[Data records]

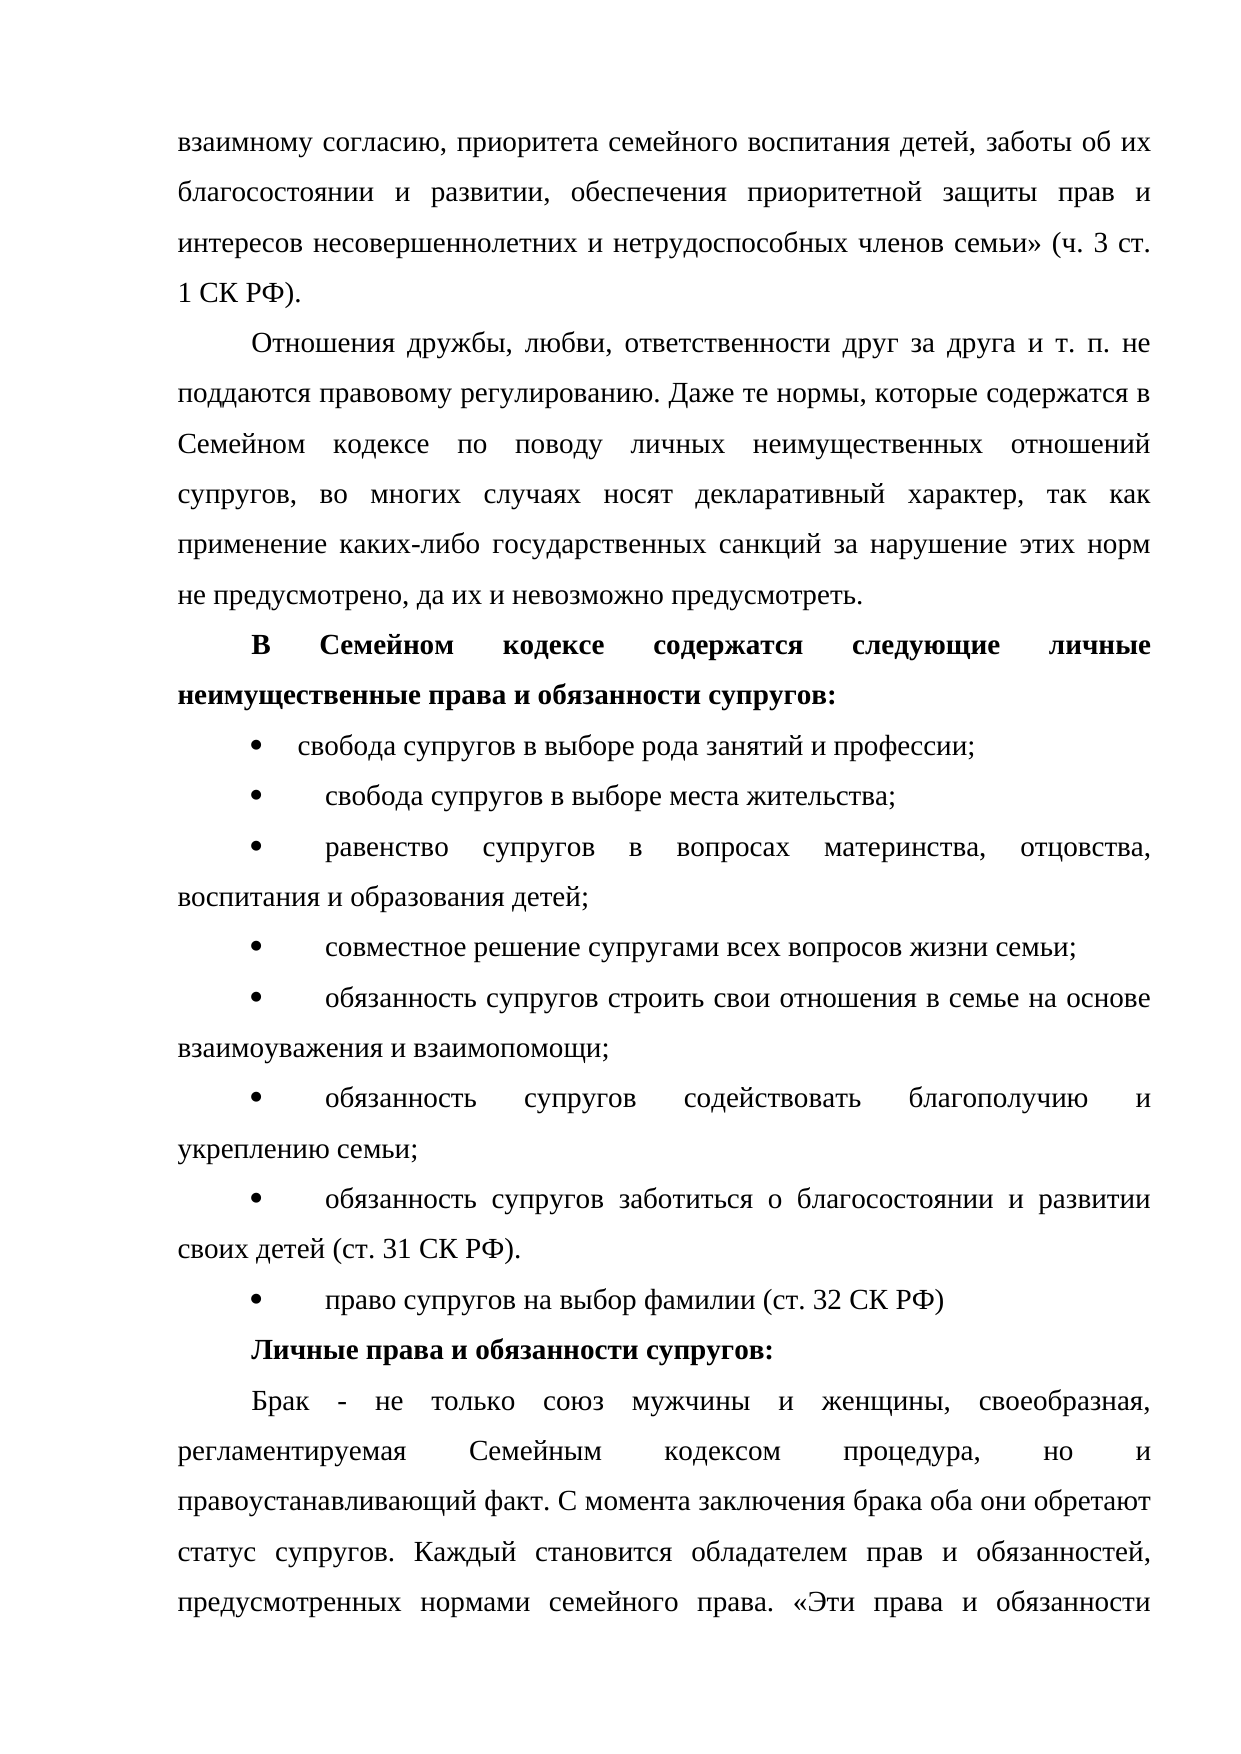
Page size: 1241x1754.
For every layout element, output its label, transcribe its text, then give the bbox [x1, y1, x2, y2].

list обязанность супругов строить свои отношения в семье на основе взаимоуважения и взаимопомощи; [177, 980, 1152, 1064]
text Отношения дружбы, любви, ответственности друг за друга и т. п. не поддаются правовому регулированию. Даже те нормы, которые содержатся в Семейном кодексе по поводу личных неимущественных отношений супругов, во многих случаях носят декларативный характер, так как применение каких-либо государственных санкций за нарушение этих норм не предусмотрено, да их и невозможно предусмотреть. [177, 325, 1152, 610]
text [177, 1383, 1152, 1617]
list свобода супругов в выборе рода занятий и профессии; [177, 728, 1152, 761]
list право супругов на выбор фамилии (ст. 32 СК РФ) [177, 1282, 1152, 1316]
text Личные права и обязанности супругов: [177, 1332, 1152, 1366]
list обязанность супругов содействовать благополучию и укреплению семьи; [177, 1081, 1152, 1164]
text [177, 124, 1152, 308]
list свобода супругов в выборе места жительства; [177, 778, 1152, 812]
list обязанность супругов заботиться о благосостоянии и развитии своих детей (ст. 31 СК РФ). [177, 1181, 1152, 1265]
list совместное решение супругами всех вопросов жизни семьи; [177, 929, 1152, 963]
text В Семейном кодексе содержатся следующие личные неимущественные права и обязанности супругов: [177, 627, 1152, 711]
list равенство супругов в вопросах материнства, отцовства, воспитания и образования детей; [177, 829, 1152, 913]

§ Problem to work on
The records are to be duplicated in full and exactly, with images left out.

§ Solved problem
Page size: 1241x1754.
For every layout element, output its label, transcribe its text, then give the bbox [x1, y1, x2, y2].

list обязанность супругов строить свои отношения в семье на основе взаимоуважения и взаимопомощи; [177, 980, 1152, 1064]
text Отношения дружбы, любви, ответственности друг за друга и т. п. не поддаются правовому регулированию. Даже те нормы, которые содержатся в Семейном кодексе по поводу личных неимущественных отношений супругов, во многих случаях носят декларативный характер, так как применение каких-либо государственных санкций за нарушение этих норм не предусмотрено, да их и невозможно предусмотреть. [177, 325, 1152, 610]
text [177, 1383, 1152, 1617]
list свобода супругов в выборе рода занятий и профессии; [177, 728, 1152, 761]
list право супругов на выбор фамилии (ст. 32 СК РФ) [177, 1282, 1152, 1316]
text Личные права и обязанности супругов: [177, 1332, 1152, 1366]
list обязанность супругов содействовать благополучию и укреплению семьи; [177, 1081, 1152, 1164]
text [177, 124, 1152, 308]
list свобода супругов в выборе места жительства; [177, 778, 1152, 812]
list обязанность супругов заботиться о благосостоянии и развитии своих детей (ст. 31 СК РФ). [177, 1181, 1152, 1265]
list совместное решение супругами всех вопросов жизни семьи; [177, 929, 1152, 963]
text В Семейном кодексе содержатся следующие личные неимущественные права и обязанности супругов: [177, 627, 1152, 711]
list равенство супругов в вопросах материнства, отцовства, воспитания и образования детей; [177, 829, 1152, 913]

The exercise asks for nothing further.